L’autre grande force du film est dans ses plans séquences et on comprend pourquoi le réalisateur a refusé de les sacrifier. En effet, dès le début du film, un même plan permet de présenter les yakuza, les harceleurs, les protagonistes et de lancer l’action chaotique qui mène au point de départ de l’intrigue. A un autre moment, une cours poursuite joue à intégrer huit personnages dans un même plan, avec des accidents burlesques au milieu de la tension d’une fusillade sur les rondins de bois. A tout moment, le cadre sait aller chercher les personnages pour relancer la dynamique, dans une chorégraphie nécessairement implacable mais qui paraît paradoxalement complétement naturelle. Souvent drôle, le film reste toujours tendre dans son regard sur ses personnages même quand il les soumet à des situations terribles. Le parti pris de l’œuvre est de présenter le récit policier comme les vacances de ces enfants à Yokohama, et la musique souligne la dimension ludique de l’aventure. On remarque d’ailleurs la nullité globale des adultes dans ce monde violent aux règles absurdes, où finalement il ne reste que les enfants quand le générique commence.

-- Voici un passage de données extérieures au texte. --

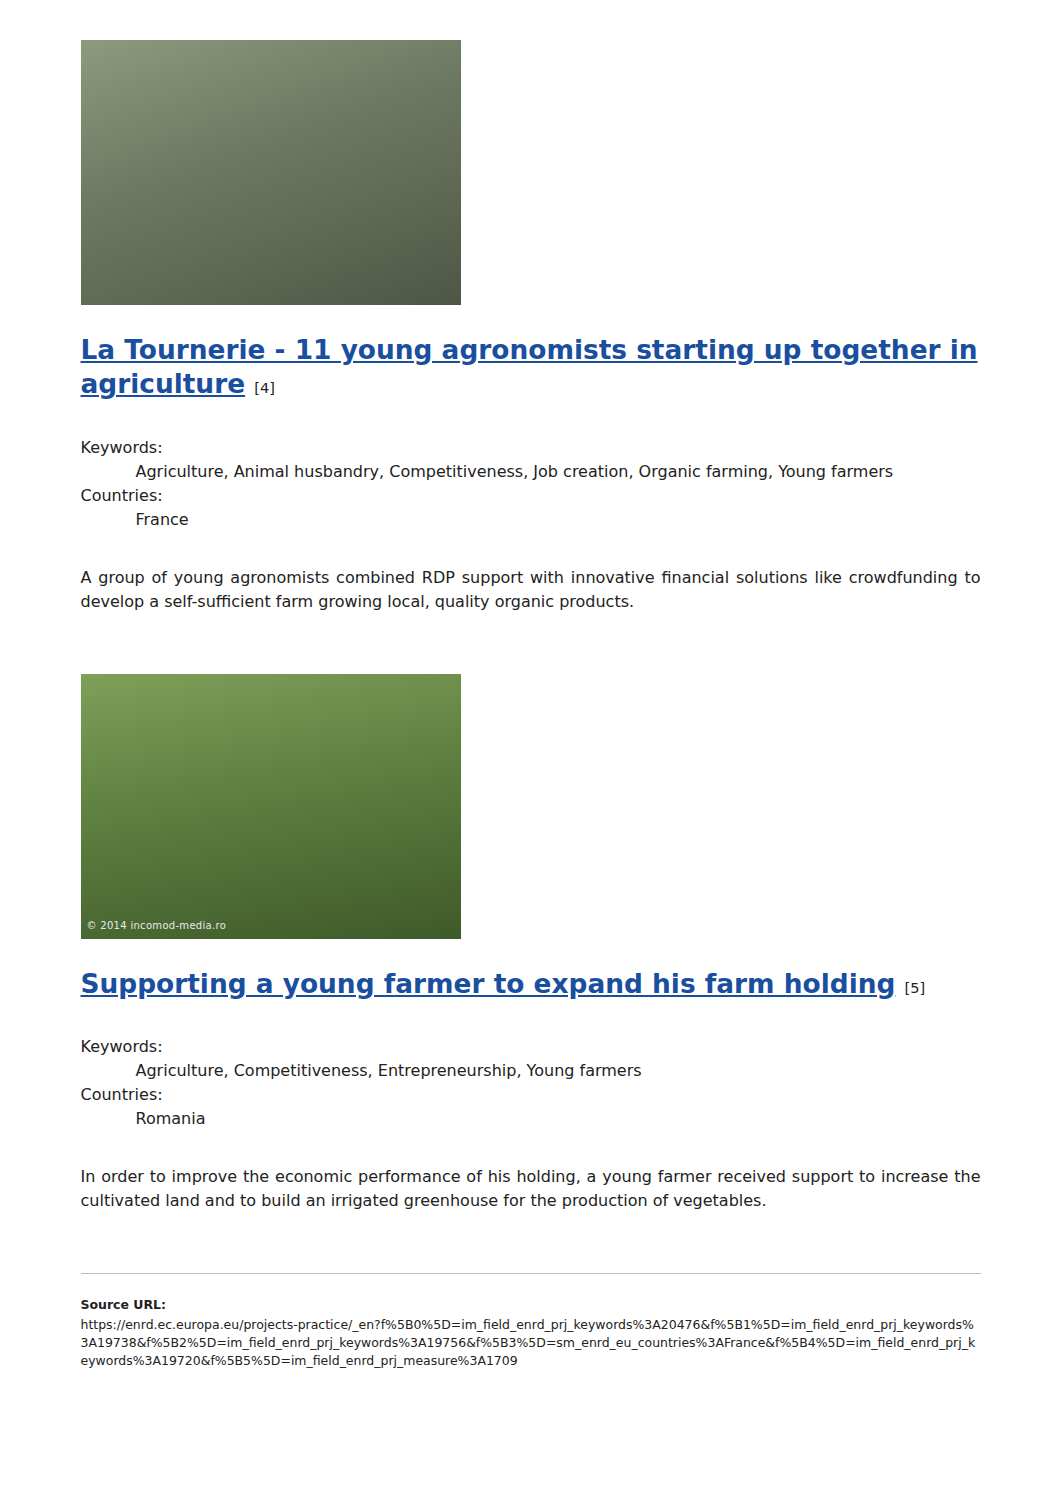La Tournerie - 11 young agronomists starting up together in agriculture [4]
Keywords:
Agriculture, Animal husbandry, Competitiveness, Job creation, Organic farming, Young farmers
Countries:
France
A group of young agronomists combined RDP support with innovative financial solutions like crowdfunding to develop a self-sufficient farm growing local, quality organic products.
© 2014 incomod-media.ro
Supporting a young farmer to expand his farm holding [5]
Keywords:
Agriculture, Competitiveness, Entrepreneurship, Young farmers
Countries:
Romania
In order to improve the economic performance of his holding, a young farmer received support to increase the cultivated land and to build an irrigated greenhouse for the production of vegetables.
Source URL: https://enrd.ec.europa.eu/projects-practice/_en?f%5B0%5D=im_field_enrd_prj_keywords%3A20476&f%5B1%5D=im_field_enrd_prj_keywords%3A19738&f%5B2%5D=im_field_enrd_prj_keywords%3A19756&f%5B3%5D=sm_enrd_eu_countries%3AFrance&f%5B4%5D=im_field_enrd_prj_keywords%3A19720&f%5B5%5D=im_field_enrd_prj_measure%3A1709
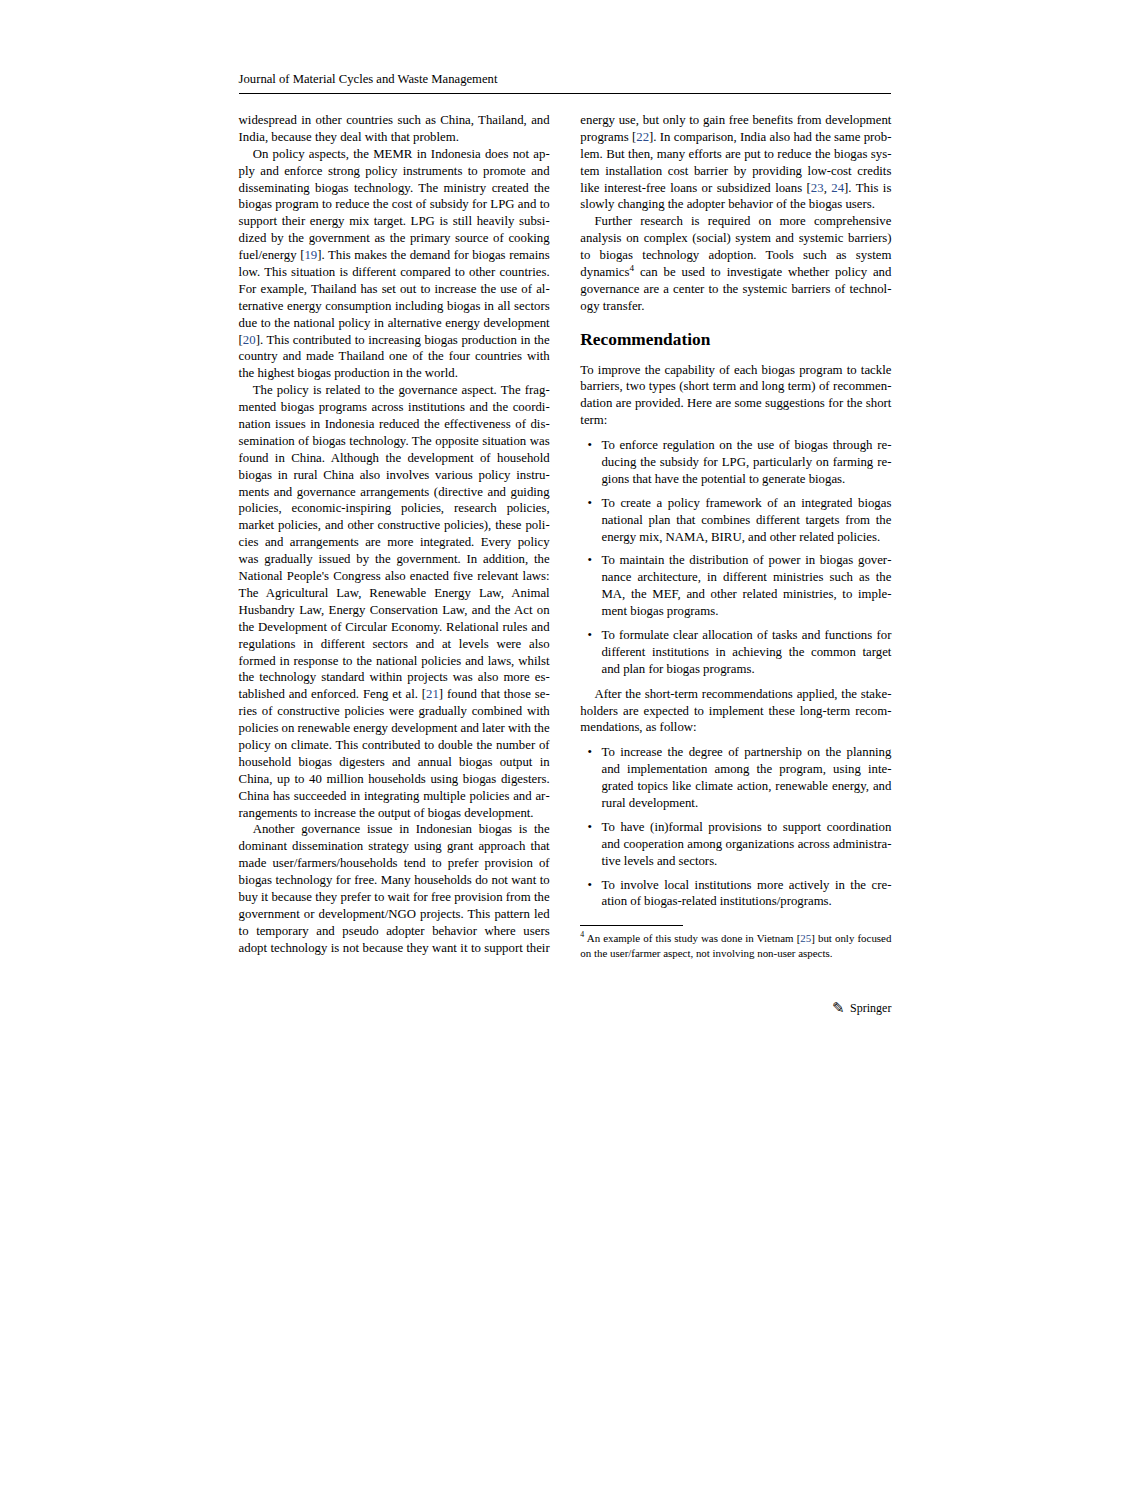Journal of Material Cycles and Waste Management
widespread in other countries such as China, Thailand, and India, because they deal with that problem.
On policy aspects, the MEMR in Indonesia does not apply and enforce strong policy instruments to promote and disseminating biogas technology. The ministry created the biogas program to reduce the cost of subsidy for LPG and to support their energy mix target. LPG is still heavily subsidized by the government as the primary source of cooking fuel/energy [19]. This makes the demand for biogas remains low. This situation is different compared to other countries. For example, Thailand has set out to increase the use of alternative energy consumption including biogas in all sectors due to the national policy in alternative energy development [20]. This contributed to increasing biogas production in the country and made Thailand one of the four countries with the highest biogas production in the world.
The policy is related to the governance aspect. The fragmented biogas programs across institutions and the coordination issues in Indonesia reduced the effectiveness of dissemination of biogas technology. The opposite situation was found in China. Although the development of household biogas in rural China also involves various policy instruments and governance arrangements (directive and guiding policies, economic-inspiring policies, research policies, market policies, and other constructive policies), these policies and arrangements are more integrated. Every policy was gradually issued by the government. In addition, the National People's Congress also enacted five relevant laws: The Agricultural Law, Renewable Energy Law, Animal Husbandry Law, Energy Conservation Law, and the Act on the Development of Circular Economy. Relational rules and regulations in different sectors and at levels were also formed in response to the national policies and laws, whilst the technology standard within projects was also more established and enforced. Feng et al. [21] found that those series of constructive policies were gradually combined with policies on renewable energy development and later with the policy on climate. This contributed to double the number of household biogas digesters and annual biogas output in China, up to 40 million households using biogas digesters. China has succeeded in integrating multiple policies and arrangements to increase the output of biogas development.
Another governance issue in Indonesian biogas is the dominant dissemination strategy using grant approach that made user/farmers/households tend to prefer provision of biogas technology for free. Many households do not want to buy it because they prefer to wait for free provision from the government or development/NGO projects. This pattern led to temporary and pseudo adopter behavior where users adopt technology is not because they want it to support their energy use, but only to gain free benefits from development programs [22]. In comparison, India also had the same problem. But then, many efforts are put to reduce the biogas system installation cost barrier by providing low-cost credits like interest-free loans or subsidized loans [23, 24]. This is slowly changing the adopter behavior of the biogas users.
Further research is required on more comprehensive analysis on complex (social) system and systemic barriers) to biogas technology adoption. Tools such as system dynamics4 can be used to investigate whether policy and governance are a center to the systemic barriers of technology transfer.
Recommendation
To improve the capability of each biogas program to tackle barriers, two types (short term and long term) of recommendation are provided. Here are some suggestions for the short term:
To enforce regulation on the use of biogas through reducing the subsidy for LPG, particularly on farming regions that have the potential to generate biogas.
To create a policy framework of an integrated biogas national plan that combines different targets from the energy mix, NAMA, BIRU, and other related policies.
To maintain the distribution of power in biogas governance architecture, in different ministries such as the MA, the MEF, and other related ministries, to implement biogas programs.
To formulate clear allocation of tasks and functions for different institutions in achieving the common target and plan for biogas programs.
After the short-term recommendations applied, the stakeholders are expected to implement these long-term recommendations, as follow:
To increase the degree of partnership on the planning and implementation among the program, using integrated topics like climate action, renewable energy, and rural development.
To have (in)formal provisions to support coordination and cooperation among organizations across administrative levels and sectors.
To involve local institutions more actively in the creation of biogas-related institutions/programs.
4 An example of this study was done in Vietnam [25] but only focused on the user/farmer aspect, not involving non-user aspects.
✎ Springer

En se jouant des clichés du film de yakuza et en construisant un trio attachant, le film se détache de son cahier des charges et permet de déjà commencer à apprécier ce qui fera la force de la suite de la carrière de Somai, dans la finesse de la représentation de se personnages et son art de la mise en scène en plan séquence. C’est un film destiné à la jeunesse, parfois étrange, parfois trop rapide, mais toujours attachant et parfois très impressionnant. Après le succès de son deuxième film, le réalisateur confirmait qu’il était un des réalisateurs sur lesquels il faudrait compter et, plus de 40 ans plus tard, son film est encore un plaisir à regarder.

Florent Dichy

P.P.Rider de Shinji Somai. Japon. 1983. Projeté au Black Movie 2025.